Traders are becoming worried about market froth and overvaluation for stocks as they digest headlines about tariffs and peak corporate profit margins.
Two out of three traders believe the stock market is currently overvalued, according to a new survey from Charles Schwab released on Tuesday. The study captured responses from 1,040 active trader clients at Charles Schwab and was conducted from Jan. 8-17.
Active traders cited megacap tech and artificial intelligence stocks among the most crowded trades.
“It’s clear that the majority of traders believe there’s some froth in the market but, on balance, they also feel like there’s still more room for the bulls to run,” Charles Schwab head of trading services James Kostulias said.
Traders are most bullish on energy, IT, finance, and utilities stocks. The most bearish sentiment was reserved for the real estate, consumer discretionary, and healthcare sectors.
Concern about stock valuations has begun to creep into the names that have led the market over the past year. Shares of Robinhood (HOOD), for example, have plunged more than 25% in the past five sessions.
Other leaders under pressure include JPMorgan (JPM), Goldman Sachs (GS), and Palantir (PLTR). All three stocks have underperformed the S&P 500 (^GSPC) in the past five sessions. Palantir has lost the most, with a 30% plunge amid heightened worries about insider stock selling.
The real long-term leaders of the bull market also continue to perform weakly.
The “Magnificent Seven” trade of Meta (META), Amazon (AMZN), Google (GOOG), Apple (AAPL), Nvidia (NVDA), Microsoft (MSFT), and Tesla (TSLA) has been a mixed bag at best in 2025.
Only one of the large-cap tech components — Meta — has meaningfully outperformed the S&P 500 this year. Even after their 8% sell-off the past five sessions, shares are still up 12% year to date.
AI darling Nvidia is down 5% year to date amid a sell-off going into earnings on Wednesday evening.
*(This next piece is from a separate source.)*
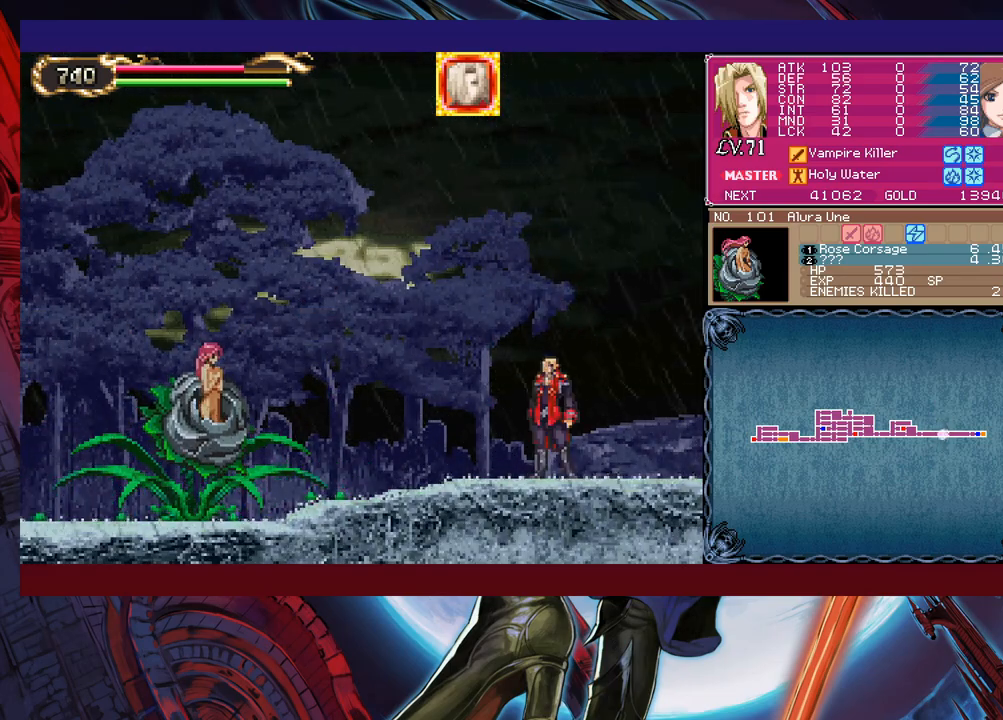
{"buttons": ["B"], "left_stick": "center", "events": [[117, "B", "down"]]}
Tesla’s slide this year has now touched 25%.
“If the largest, best performing, names have lost their market leadership for now, it may be hard for the indices to make new meaningful highs in the short-term,” 22V Research strategist Jeff Jacobson wrote on Monday.
The Nasdaq Composite (^IXIC), Dow Jones Industrial Average (^DJI), and S&P 500 are all slightly lower in the last month.
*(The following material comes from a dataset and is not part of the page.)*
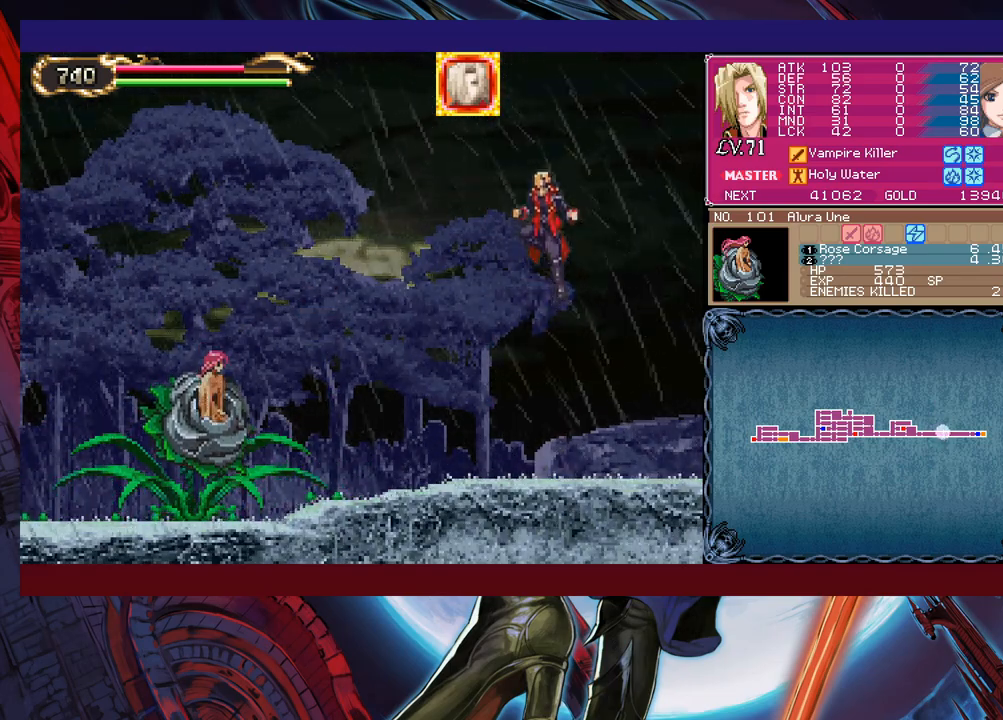
{"buttons": [], "left_stick": "center", "events": [[17, "left_stick", "left"], [117, "B", "up"], [283, "X", "down"], [317, "left_stick", "center"], [433, "X", "up"]]}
“Although the primary stock market uptrend remains intact and our team’s work suggests recession risks remain relatively low, the near-term risk/reward appears more mixed,” Truist’s co-chief investment officer Keith Lerner wrote in a client note this week. “Indeed, we have seen modest deterioration in earnings, technical, and economic trends that warrants a more neutral equity posture and slightly higher cash.”
The long-term market bull downgraded his view on stocks to Neutral and rated small-cap stocks as less attractive while upgrading cash to Neutral.
“The S&P 500’s forward earnings estimates, a key pillar of this bull market, have flatlined over the past month,” Lerner added. “While this may only be a temporary pause, this moderation in earnings estimates is currently being confirmed across market caps. The flatlining of earnings is occurring at a time when the S&P 500 trades at the top-end of its valuation range.”